The research is the first to report on how males and females differently perceive women who wear make-up.
Researchers found that make-up changes perceptions of status depending on who is making the judgement — males or females.
“While both sexes agree that women with make-up look more attractive when it comes to “high status”, it really depends on who is looking,” said Viktoria Mileva from University of Stirling in the UK.
“Men think women with make-up are more ‘prestigious’, while women think women with make-up are more dominant,” said Mileva.
Researchers suggest that ‘high status’ can be obtained through two main routes. Either you are dominant, which means you are happy using forcefulness or manipulation to make people follow you.
Alternatively, you can gain high status by prestige; by having positive merits and qualities that make other want to follow you, they said.

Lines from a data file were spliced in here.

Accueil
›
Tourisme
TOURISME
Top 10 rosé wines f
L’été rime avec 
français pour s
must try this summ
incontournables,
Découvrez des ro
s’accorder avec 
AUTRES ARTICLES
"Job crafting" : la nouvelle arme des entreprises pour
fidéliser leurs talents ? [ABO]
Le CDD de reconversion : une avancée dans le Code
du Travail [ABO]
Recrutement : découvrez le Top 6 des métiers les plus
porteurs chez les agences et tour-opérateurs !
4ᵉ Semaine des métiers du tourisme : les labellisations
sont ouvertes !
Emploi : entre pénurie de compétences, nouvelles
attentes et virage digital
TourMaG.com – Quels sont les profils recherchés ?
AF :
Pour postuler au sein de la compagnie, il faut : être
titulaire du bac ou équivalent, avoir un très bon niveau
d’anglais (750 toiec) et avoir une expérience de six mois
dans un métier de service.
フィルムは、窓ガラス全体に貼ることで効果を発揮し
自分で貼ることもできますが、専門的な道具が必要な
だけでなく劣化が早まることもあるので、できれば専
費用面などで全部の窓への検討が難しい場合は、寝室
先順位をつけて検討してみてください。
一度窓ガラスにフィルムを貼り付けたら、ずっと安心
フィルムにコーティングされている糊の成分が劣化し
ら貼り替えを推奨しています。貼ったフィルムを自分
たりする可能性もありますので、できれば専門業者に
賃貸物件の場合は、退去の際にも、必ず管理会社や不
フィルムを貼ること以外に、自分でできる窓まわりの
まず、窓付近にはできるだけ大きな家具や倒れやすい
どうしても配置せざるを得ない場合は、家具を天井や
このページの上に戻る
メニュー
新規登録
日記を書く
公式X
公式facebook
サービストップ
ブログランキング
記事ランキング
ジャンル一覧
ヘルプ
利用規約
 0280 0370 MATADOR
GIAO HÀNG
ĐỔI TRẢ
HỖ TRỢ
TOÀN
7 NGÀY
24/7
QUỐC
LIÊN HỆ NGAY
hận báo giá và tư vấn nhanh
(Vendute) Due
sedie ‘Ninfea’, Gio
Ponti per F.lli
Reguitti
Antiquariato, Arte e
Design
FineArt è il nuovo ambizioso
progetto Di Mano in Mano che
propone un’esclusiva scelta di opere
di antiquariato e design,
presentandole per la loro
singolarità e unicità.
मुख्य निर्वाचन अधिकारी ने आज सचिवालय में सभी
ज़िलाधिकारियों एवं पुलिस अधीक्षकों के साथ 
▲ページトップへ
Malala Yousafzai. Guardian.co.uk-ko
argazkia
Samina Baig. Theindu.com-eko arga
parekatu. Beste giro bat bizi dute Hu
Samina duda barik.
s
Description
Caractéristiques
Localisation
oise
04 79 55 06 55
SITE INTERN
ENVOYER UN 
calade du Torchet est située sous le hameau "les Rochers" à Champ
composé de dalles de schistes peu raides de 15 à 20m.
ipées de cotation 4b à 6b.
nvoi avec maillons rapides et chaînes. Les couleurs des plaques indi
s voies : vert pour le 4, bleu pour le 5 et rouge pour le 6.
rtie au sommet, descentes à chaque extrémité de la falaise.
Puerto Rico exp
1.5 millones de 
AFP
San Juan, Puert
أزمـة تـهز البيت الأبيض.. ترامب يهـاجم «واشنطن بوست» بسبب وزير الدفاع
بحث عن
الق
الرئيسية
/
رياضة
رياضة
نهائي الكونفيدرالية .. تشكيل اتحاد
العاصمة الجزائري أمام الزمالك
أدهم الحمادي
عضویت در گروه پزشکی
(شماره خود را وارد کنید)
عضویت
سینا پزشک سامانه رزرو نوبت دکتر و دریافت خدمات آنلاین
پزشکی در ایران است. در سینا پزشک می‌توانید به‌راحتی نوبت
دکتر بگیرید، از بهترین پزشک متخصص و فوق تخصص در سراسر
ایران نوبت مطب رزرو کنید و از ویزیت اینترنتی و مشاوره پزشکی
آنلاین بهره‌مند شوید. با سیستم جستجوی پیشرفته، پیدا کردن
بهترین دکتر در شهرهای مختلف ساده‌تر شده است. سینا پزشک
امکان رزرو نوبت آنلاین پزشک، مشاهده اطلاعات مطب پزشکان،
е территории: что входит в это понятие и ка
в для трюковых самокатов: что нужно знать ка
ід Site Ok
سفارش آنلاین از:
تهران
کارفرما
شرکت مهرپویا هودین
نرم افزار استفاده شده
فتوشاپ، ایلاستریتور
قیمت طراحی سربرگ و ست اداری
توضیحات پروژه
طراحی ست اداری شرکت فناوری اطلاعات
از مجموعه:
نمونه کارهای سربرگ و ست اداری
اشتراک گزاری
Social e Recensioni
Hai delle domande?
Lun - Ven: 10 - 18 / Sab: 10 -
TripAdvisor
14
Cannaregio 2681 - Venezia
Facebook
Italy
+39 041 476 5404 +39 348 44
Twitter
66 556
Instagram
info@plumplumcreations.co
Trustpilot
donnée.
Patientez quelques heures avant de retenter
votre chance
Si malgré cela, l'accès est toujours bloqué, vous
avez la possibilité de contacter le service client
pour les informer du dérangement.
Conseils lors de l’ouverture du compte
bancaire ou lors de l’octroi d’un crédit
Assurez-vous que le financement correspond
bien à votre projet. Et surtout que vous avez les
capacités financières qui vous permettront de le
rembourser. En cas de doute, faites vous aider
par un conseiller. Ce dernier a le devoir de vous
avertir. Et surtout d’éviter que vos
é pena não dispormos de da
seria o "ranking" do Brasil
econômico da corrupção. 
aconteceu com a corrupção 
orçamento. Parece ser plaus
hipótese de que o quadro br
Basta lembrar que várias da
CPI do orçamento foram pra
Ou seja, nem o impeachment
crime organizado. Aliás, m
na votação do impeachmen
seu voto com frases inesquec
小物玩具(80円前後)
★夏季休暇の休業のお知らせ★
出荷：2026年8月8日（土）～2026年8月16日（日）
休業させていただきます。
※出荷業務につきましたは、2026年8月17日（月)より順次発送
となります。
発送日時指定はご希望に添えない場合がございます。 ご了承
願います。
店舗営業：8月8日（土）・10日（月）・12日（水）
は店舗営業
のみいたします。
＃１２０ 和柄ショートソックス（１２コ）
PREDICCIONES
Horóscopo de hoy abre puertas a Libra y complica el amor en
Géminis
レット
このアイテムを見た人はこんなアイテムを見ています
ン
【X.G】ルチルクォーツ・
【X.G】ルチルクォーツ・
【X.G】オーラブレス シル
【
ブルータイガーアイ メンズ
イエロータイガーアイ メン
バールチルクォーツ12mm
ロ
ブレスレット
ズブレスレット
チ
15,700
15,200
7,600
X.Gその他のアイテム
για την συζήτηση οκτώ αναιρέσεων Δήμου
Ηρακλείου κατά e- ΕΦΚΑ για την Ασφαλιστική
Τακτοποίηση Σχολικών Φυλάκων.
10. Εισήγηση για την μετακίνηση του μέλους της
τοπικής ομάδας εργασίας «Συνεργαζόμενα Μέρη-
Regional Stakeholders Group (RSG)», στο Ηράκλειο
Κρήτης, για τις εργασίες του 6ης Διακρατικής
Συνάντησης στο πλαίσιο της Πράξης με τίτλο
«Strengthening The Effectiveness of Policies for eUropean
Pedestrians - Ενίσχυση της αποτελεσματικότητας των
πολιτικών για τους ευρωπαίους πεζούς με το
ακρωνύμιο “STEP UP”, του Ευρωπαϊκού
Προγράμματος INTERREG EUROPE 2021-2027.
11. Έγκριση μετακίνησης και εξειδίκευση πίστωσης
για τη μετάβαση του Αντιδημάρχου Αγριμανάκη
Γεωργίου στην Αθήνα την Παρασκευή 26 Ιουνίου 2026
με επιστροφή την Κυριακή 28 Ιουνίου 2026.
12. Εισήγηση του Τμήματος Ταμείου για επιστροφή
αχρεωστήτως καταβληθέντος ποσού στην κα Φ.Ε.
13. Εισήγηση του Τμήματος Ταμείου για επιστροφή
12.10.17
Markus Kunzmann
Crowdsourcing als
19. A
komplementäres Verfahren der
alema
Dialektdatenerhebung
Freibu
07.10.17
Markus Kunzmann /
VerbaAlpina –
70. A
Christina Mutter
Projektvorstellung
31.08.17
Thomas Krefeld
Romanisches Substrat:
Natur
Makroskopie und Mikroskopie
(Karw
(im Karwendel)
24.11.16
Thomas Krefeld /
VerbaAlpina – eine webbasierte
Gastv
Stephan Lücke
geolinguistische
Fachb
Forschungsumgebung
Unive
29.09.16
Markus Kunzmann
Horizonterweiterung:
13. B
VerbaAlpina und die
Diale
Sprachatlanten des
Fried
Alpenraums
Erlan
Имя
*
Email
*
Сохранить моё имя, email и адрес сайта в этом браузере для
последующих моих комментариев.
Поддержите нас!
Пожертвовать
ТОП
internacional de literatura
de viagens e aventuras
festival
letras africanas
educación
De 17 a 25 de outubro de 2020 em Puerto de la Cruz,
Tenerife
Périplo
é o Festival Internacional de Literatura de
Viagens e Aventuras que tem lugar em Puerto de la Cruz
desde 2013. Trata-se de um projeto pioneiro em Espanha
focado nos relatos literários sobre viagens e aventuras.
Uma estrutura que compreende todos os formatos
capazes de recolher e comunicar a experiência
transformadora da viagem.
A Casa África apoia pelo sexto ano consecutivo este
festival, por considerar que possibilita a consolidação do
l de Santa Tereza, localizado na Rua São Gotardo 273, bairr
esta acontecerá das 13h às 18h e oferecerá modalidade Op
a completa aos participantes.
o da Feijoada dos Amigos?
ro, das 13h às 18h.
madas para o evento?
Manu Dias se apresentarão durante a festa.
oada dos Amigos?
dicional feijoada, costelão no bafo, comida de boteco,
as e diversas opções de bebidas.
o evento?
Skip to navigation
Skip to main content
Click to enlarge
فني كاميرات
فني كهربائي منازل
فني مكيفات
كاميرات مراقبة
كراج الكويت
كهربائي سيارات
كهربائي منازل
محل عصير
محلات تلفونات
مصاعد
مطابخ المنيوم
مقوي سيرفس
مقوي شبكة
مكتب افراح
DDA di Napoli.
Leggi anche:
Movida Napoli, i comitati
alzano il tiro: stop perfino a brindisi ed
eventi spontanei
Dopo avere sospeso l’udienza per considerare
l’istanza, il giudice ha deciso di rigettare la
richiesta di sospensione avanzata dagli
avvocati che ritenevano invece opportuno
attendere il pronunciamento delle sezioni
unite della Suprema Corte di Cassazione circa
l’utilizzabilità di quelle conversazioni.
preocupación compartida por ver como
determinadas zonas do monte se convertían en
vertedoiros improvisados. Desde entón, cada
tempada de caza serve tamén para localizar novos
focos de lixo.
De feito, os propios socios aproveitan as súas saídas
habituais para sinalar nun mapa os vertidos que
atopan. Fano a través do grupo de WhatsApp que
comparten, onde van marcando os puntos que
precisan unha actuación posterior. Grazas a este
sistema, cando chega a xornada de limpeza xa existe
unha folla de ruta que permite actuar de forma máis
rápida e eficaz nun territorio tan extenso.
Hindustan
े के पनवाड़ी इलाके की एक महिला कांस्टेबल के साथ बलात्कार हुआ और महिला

The study also found that women held rather negative views of other women who wear make-up.
“We did some follow-up studies as to why women might feel that women with make-up are perceived as more dominant, and it looks like it might be related to jealousy and threat potential — women rating women with make-up said they would be more jealous of them, thought they were more promiscuous, and would be more attractive to men than their non-make-up wearing counterparts,” said Mileva.
“For example, at a job interview, knowing whether the hiring committee will consist of men or women might influence a female candidate’s decision about wearing make-up,” Mileva said.
“Whether the interviewers will view her as attractive, dominant, and/or prestigious can affect her and the interviewers’ actions and perhaps the outcome of the interview itself,” she added.
The findings were published in the journal Perception.